Further studies have shown that sugarbeet root aphid infestation is most prevalent in the upper Midwest during drought years, and in the southwest during times of low irrigation. Sometimes, despite dry conditions, cool weather can decrease the prevalence of sugarbeet root aphid infestations.

===Pest control and management===
Although certain control methods are effective on other root-feeding arthropods, control measures for sugarbeet root aphids are more difficult.
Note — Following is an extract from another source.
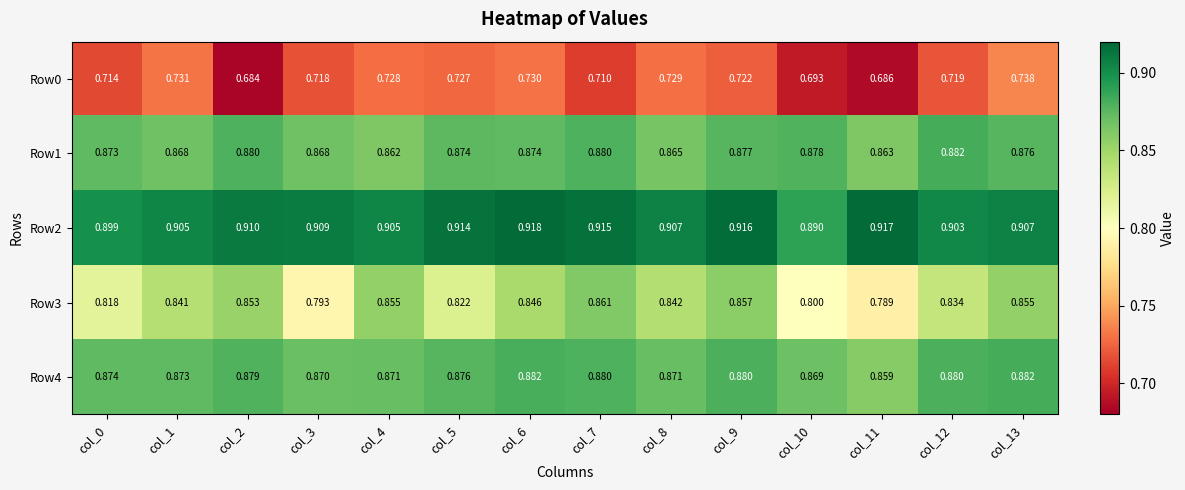

Between col_8 and col_13, which series saw the biggest shift?

Row3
Crop rotation and simple foliar and postemergence insecticides are usually ineffective. However, Knox Out 2FM and Counter 15G have proven to be effective in containing infestations, although some states, such as California, currently have no chemicals registered for use on the sugarbeet root aphid. Biological controls, such as introduction of fungal diseases or natural predators, may also serve as an effective means of pest control. Although it is unlikely that biological controls are fully capable of controlling sugarbeet root aphid populations, future research may increase their role in management.

To properly manage damaged and infested areas, it is necessary to thoroughly work these areas and destroy plants left in the ground for the following harvest. Weeds in the infested areas should be destroyed, equipment should be cleaned, and infested fields should not be used for at least three years. Water stresses should be avoided in order to prevent yield loss due to water-stressed sugarbeets.